Zeige alle Zeilen der Einträge, in denen die Zeichenfolge „セグメント“ vorkommt.

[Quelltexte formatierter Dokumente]
____________________
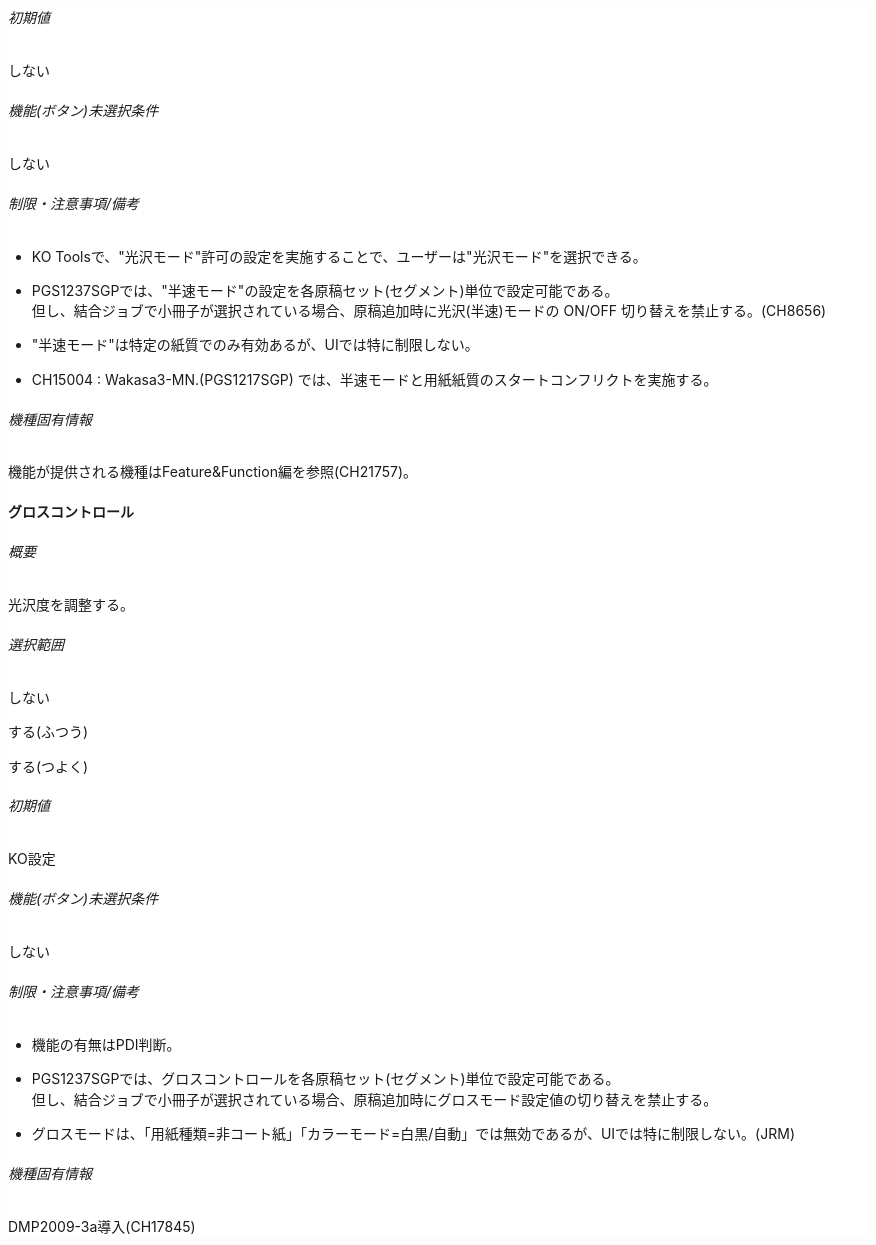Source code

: ###### 初期値

しない

###### 機能(ボタン)未選択条件

しない

###### 制限・注意事項/備考

-   KO
    Toolsで、"光沢モード"許可の設定を実施することで、ユーザーは"光沢モード"を選択できる。

-   PGS1237SGPでは、"半速モード"の設定を各原稿セット(セグメント)単位で設定可能である。  
    但し、結合ジョブで小冊子が選択されている場合、原稿追加時に光沢(半速)モードの
    ON/OFF 切り替えを禁止する。(CH8656)

-   "半速モード"は特定の紙質でのみ有効あるが、UIでは特に制限しない。

-   CH15004 : Wakasa3-MN.(PGS1217SGP)
    では、半速モードと用紙紙質のスタートコンフリクトを実施する。

###### 機種固有情報

機能が提供される機種はFeature&Function編を参照(CH21757)。

#### グロスコントロール

###### 概要
光沢度を調整する。

###### 選択範囲

しない

する(ふつう)

する(つよく)

###### 初期値

KO設定

###### 機能(ボタン)未選択条件

しない

###### 制限・注意事項/備考

-   機能の有無はPDI判断。

-   PGS1237SGPでは、グロスコントロールを各原稿セット(セグメント)単位で設定可能である。  
    但し、結合ジョブで小冊子が選択されている場合、原稿追加時にグロスモード設定値の切り替えを禁止する。

-   グロスモードは、「用紙種類=非コート紙」「カラーモード=白黒/自動」では無効であるが、UIでは特に制限しない。(JRM)

###### 機種固有情報

DMP2009-3a導入(CH17845)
____________________
- [Lösung der Aufgabe]:
-   PGS1237SGPでは、"半速モード"の設定を各原稿セット(セグメント)単位で設定可能である。  
-   PGS1237SGPでは、グロスコントロールを各原稿セット(セグメント)単位で設定可能である。  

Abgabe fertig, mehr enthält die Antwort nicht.